• Directions for this task
Could you output each line of the data that follows exactly?
(Data extracts Opens)
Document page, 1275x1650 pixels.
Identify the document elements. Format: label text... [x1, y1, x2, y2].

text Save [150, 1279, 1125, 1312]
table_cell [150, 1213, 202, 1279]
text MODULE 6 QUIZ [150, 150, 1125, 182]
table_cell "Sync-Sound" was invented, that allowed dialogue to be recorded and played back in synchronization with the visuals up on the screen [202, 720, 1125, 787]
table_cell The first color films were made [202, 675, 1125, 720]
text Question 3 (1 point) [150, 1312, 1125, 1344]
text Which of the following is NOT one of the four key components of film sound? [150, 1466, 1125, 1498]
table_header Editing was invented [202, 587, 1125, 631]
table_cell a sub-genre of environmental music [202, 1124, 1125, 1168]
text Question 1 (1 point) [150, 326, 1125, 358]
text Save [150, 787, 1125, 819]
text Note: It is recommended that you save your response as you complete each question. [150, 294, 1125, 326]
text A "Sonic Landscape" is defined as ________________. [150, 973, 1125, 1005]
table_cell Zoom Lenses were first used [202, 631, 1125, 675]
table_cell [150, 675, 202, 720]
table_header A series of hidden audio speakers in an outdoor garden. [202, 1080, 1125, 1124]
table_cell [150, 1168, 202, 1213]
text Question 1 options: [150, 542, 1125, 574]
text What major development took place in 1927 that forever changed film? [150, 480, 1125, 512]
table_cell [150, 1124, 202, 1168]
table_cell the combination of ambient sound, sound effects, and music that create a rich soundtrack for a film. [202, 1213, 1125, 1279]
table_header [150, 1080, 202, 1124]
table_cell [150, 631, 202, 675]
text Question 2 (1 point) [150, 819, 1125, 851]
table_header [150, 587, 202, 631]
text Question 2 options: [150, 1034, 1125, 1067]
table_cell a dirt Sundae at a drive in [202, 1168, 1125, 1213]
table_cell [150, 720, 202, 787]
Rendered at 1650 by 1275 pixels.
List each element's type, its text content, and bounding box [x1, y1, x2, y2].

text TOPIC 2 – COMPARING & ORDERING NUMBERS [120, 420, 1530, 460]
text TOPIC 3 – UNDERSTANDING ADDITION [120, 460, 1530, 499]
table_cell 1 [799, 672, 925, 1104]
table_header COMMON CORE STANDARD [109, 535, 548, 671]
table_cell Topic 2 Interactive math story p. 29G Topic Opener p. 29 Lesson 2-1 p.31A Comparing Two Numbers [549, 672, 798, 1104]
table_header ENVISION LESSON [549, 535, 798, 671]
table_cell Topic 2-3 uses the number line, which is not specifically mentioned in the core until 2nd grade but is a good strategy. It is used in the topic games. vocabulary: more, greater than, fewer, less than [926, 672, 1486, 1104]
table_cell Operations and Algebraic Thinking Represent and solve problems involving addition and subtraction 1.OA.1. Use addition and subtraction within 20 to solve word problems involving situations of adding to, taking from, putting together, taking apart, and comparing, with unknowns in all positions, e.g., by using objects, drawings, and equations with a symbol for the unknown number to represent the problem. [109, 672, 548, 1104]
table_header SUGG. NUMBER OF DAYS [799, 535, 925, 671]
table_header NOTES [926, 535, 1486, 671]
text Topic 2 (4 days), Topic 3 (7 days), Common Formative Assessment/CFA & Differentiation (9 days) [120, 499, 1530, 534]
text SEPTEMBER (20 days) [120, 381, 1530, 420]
(Data extracts Closes)
• Solution
Document page, 1275x1650 pixels.
Identify the document elements. Format: label text... [x1, y1, x2, y2].

text Save [150, 1279, 1125, 1312]
table_cell [150, 1213, 202, 1279]
text MODULE 6 QUIZ [150, 150, 1125, 182]
table_cell "Sync-Sound" was invented, that allowed dialogue to be recorded and played back in synchronization with the visuals up on the screen [202, 720, 1125, 787]
table_cell The first color films were made [202, 675, 1125, 720]
text Question 3 (1 point) [150, 1312, 1125, 1344]
text Which of the following is NOT one of the four key components of film sound? [150, 1466, 1125, 1498]
table_header Editing was invented [202, 587, 1125, 631]
table_cell a sub-genre of environmental music [202, 1124, 1125, 1168]
text Question 1 (1 point) [150, 326, 1125, 358]
text Save [150, 787, 1125, 819]
text Note: It is recommended that you save your response as you complete each question. [150, 294, 1125, 326]
text A "Sonic Landscape" is defined as ________________. [150, 973, 1125, 1005]
table_cell Zoom Lenses were first used [202, 631, 1125, 675]
table_cell [150, 675, 202, 720]
table_header A series of hidden audio speakers in an outdoor garden. [202, 1080, 1125, 1124]
table_cell [150, 1168, 202, 1213]
text Question 1 options: [150, 542, 1125, 574]
text What major development took place in 1927 that forever changed film? [150, 480, 1125, 512]
table_cell [150, 1124, 202, 1168]
table_cell the combination of ambient sound, sound effects, and music that create a rich soundtrack for a film. [202, 1213, 1125, 1279]
table_header [150, 1080, 202, 1124]
table_cell [150, 631, 202, 675]
text Question 2 (1 point) [150, 819, 1125, 851]
table_header [150, 587, 202, 631]
text Question 2 options: [150, 1034, 1125, 1067]
table_cell a dirt Sundae at a drive in [202, 1168, 1125, 1213]
table_cell [150, 720, 202, 787]
Rendered at 1650 by 1275 pixels.
List each element's type, its text content, and bounding box [x1, y1, x2, y2].

text TOPIC 2 – COMPARING & ORDERING NUMBERS [120, 420, 1530, 460]
text TOPIC 3 – UNDERSTANDING ADDITION [120, 460, 1530, 499]
table_cell 1 [799, 672, 925, 1104]
table_header COMMON CORE STANDARD [109, 535, 548, 671]
table_cell Topic 2 Interactive math story p. 29G Topic Opener p. 29 Lesson 2-1 p.31A Comparing Two Numbers [549, 672, 798, 1104]
table_header ENVISION LESSON [549, 535, 798, 671]
table_cell Topic 2-3 uses the number line, which is not specifically mentioned in the core until 2nd grade but is a good strategy. It is used in the topic games. vocabulary: more, greater than, fewer, less than [926, 672, 1486, 1104]
table_cell Operations and Algebraic Thinking Represent and solve problems involving addition and subtraction 1.OA.1. Use addition and subtraction within 20 to solve word problems involving situations of adding to, taking from, putting together, taking apart, and comparing, with unknowns in all positions, e.g., by using objects, drawings, and equations with a symbol for the unknown number to represent the problem. [109, 672, 548, 1104]
table_header SUGG. NUMBER OF DAYS [799, 535, 925, 671]
table_header NOTES [926, 535, 1486, 671]
text Topic 2 (4 days), Topic 3 (7 days), Common Formative Assessment/CFA & Differentiation (9 days) [120, 499, 1530, 534]
text SEPTEMBER (20 days) [120, 381, 1530, 420]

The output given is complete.